TicTacToe - MiniMax Without Recursion

Christ Kennedy

4.63/5 (4 votes)

Dec 12, 2018

CPOL

8 min read

16744

407

An exhaustive search of all game-states used to trace Mini-Max decisions from End game up through to Start game

Download TicTacToe_2.0 - 102.9 KB (recursive code)
Download TicTacToe - 2.1 MB (exhaustive search code)

Introduction

I came up with the idea of making an exhaustive search of all viable tic-tac-toe game states to build an AI-like game, thinking "that's not really A.I. but it might be a fun project".

Background

After about ten days of messing around debugging all the issues with resolving which game states are viable ancestors to the current game state and sending up information like TurnsToExWin and TurnsToOhWin and Win_Lose ratio and a multiple of other dumpster diving dead-end data attempts, I got the thing to do what I wanted - generate all states and send up the information but the results were, to put it kindly, lacklustre. Then I read this article, How to make your Tic Tac Toe game unbeatable by using the minimax algorithm. And the Mini-Max thing came alive. I slept on it relieved to have been given the answer on a platter, then implemented the Recursive Mini-Max tic-tac-toe game in a couple of hours and decided I knew what I was doing.
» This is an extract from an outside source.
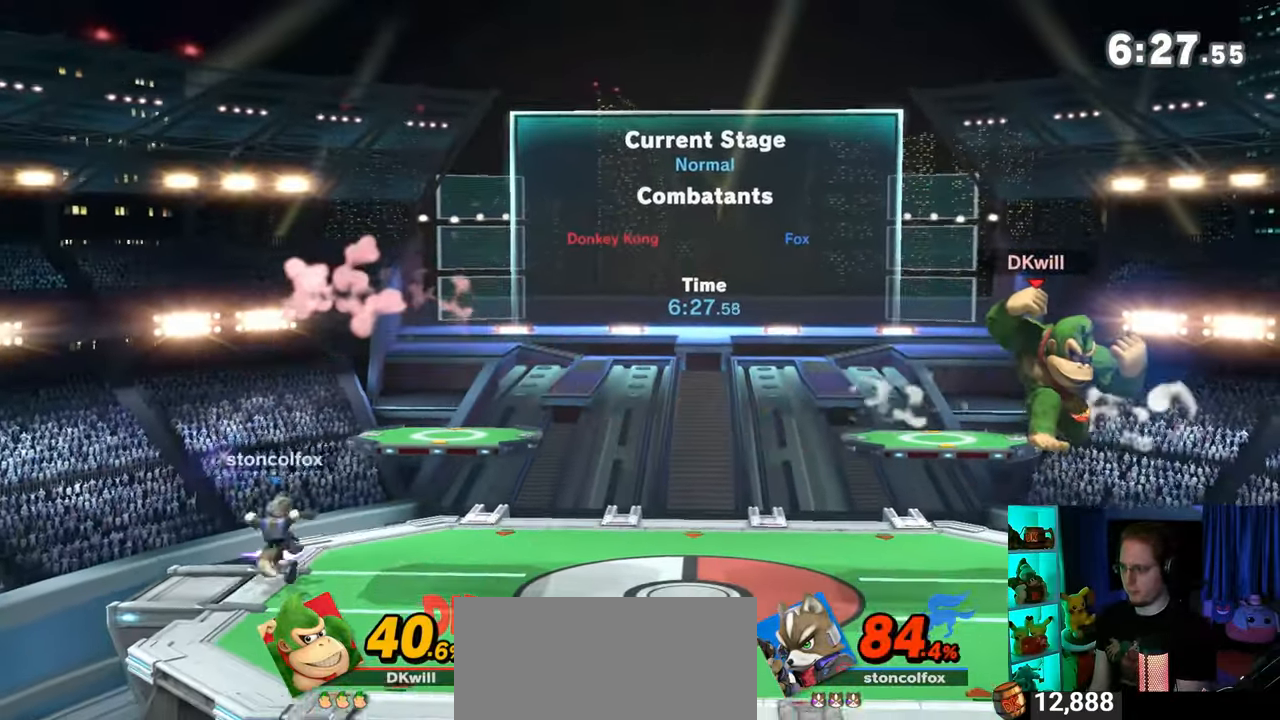
{"buttons": [], "left_stick": "center", "right_stick": "center", "events": [[117, "B", "down"], [217, "B", "up"]]}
Using Mini-Max with the core of what I had written already wasn't so bad since all the ancestor/descendant problems were already resolved. A few mistakes later actually rethinking the results of recursion from a different perspective and here it is. An algorithm that generates all possible game states and steps back through them all systematically in order to reproduce the results of a recursive Mini-Max algorithm so that now it simply goes straight to the right record on file, looks up the Moves and picks one appropriate for its IQ setting.

Using the Code

The project is fairly friendly enough for your sisters' kids to play it. Developers might be interested in some of the components available in the CK_objects such as the HSlider which depicts a graphical slider along a path that lets the user set an integer value, here the Computer IQ.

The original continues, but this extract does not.